When the entire expression cassette was released with the aim of evaluating its integrity into the rice genome, we observed a different integration pattern for the hpt and gusA genes (Fig. 5). Probing the membrane with the hpt gene, washing and subsequent reprobing with the gusA gene confirmed the rearrangements. However, the presence of the full length cassette for both genes coincided in the same lines (Fig. 5A and B) indicating that the restriction sites were intact and rearrangements took place outside the coding regions. All 14 lines (out of the 20 lines we analyzed) contained the full intact expression cassette (for both transgenes). In four of the remaining lines which had higher size bands, hpt and gusA bands coincided. A similar situation was observed in the remaining 2 lines which had lower size bands than expected (Fig. 5A and B).
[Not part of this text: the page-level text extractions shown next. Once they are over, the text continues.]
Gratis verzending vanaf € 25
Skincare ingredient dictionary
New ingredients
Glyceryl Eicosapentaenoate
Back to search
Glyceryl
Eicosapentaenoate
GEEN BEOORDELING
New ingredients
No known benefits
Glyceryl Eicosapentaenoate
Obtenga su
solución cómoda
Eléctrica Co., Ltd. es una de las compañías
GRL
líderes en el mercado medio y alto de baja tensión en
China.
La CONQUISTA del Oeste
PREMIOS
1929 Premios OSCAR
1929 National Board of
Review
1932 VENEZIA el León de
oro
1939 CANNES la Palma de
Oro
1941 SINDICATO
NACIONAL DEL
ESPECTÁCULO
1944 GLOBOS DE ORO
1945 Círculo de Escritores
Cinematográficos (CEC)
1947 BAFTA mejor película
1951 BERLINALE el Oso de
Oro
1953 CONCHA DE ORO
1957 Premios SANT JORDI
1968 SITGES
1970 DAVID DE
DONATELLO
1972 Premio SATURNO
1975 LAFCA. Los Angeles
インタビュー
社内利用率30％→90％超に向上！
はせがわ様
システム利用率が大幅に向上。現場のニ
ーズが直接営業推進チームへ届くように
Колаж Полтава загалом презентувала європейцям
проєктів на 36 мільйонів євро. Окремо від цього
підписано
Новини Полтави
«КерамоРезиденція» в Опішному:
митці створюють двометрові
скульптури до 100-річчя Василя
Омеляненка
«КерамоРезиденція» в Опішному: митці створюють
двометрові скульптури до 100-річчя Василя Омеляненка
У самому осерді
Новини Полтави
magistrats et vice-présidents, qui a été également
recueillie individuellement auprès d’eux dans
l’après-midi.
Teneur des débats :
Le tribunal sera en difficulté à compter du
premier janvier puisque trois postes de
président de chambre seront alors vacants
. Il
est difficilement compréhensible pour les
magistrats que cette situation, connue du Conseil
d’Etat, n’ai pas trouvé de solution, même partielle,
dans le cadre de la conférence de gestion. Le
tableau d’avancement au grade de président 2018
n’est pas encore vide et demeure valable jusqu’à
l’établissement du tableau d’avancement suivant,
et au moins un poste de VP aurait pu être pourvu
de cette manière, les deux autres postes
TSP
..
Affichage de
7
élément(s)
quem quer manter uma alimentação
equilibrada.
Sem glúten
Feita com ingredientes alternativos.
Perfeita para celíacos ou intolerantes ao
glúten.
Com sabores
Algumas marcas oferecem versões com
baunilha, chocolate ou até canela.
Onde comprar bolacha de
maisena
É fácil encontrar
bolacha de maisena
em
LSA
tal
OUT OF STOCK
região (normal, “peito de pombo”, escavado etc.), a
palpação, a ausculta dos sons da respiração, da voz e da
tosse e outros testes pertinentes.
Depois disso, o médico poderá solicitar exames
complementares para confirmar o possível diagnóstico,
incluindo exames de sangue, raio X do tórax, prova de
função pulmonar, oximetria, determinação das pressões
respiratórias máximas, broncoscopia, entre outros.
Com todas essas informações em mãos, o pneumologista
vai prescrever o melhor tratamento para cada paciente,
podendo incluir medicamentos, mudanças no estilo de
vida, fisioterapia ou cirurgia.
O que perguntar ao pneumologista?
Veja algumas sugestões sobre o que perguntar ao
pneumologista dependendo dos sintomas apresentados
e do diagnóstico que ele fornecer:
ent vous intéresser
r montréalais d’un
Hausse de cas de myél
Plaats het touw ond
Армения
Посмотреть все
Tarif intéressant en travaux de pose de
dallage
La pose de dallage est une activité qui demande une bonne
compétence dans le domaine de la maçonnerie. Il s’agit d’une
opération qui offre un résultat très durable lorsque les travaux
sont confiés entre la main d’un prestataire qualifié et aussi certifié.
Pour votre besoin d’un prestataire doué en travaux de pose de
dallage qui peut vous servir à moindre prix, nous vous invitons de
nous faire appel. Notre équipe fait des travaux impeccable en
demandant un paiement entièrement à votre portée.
Earlier literature reported that transgene copy number could be positively or negatively correlated to levels of expression (Hobbs et al. 1993). In our experiments we show that transgene expression was not influenced by copy number similarly to earlier reports (Altpeter et al. 2005; Naqvi et al. 2010). Higher expression levels were detected in plants with multiple copies of hpt and gusA. For example, line 22 contained 9 and 3 copies of hpt and gusA, respectively (Fig. 4D and F). The corresponding relative mRNA expression of hpt and gusA were 0.39 ± 0.06 and 2.95 ± 0.50 (measured as 2-ΔCq ± SE). These levels were 2 and 24 –fold higher when compared to expression of the two transgenes in line 9 (containing two copies of each transgene) with relative mRNA levels of 0.19 ± 0.012 and 0.12 ± 0.008 (measured as 2-ΔCq ± SE) for hpt and gusA, respectively. The different levels of expression of the transgenes can be attributed to a number of factors, other than copy number, including fragmented or rearranged transgene copies, position effects, among others. High and stable levels of expression of introduced transgenes rely on the formation of a SMART locus, i.e. one containing Stable Multiple Arrays of Transgenes (Naqvi et al. 2010). Thus, a transgenic locus containing multiple genes or multiple gene copies, which is stable through meiosis so as to avoid segregation, rearrangement or epigenetic silencing will assure maximum and stable expression of introduced transgenes.

In conclusion, we report the development of a highly efficient transformation system for the elite Spanish rice genotype Bomba. Our system will now permit the development of novel Bomba rice varieties to address current challenges in Spanish rice cultivation and production through genetic engineering or genome editing. These include resistant to major pests and diseases, enhanced nutrition and value-added products, among others.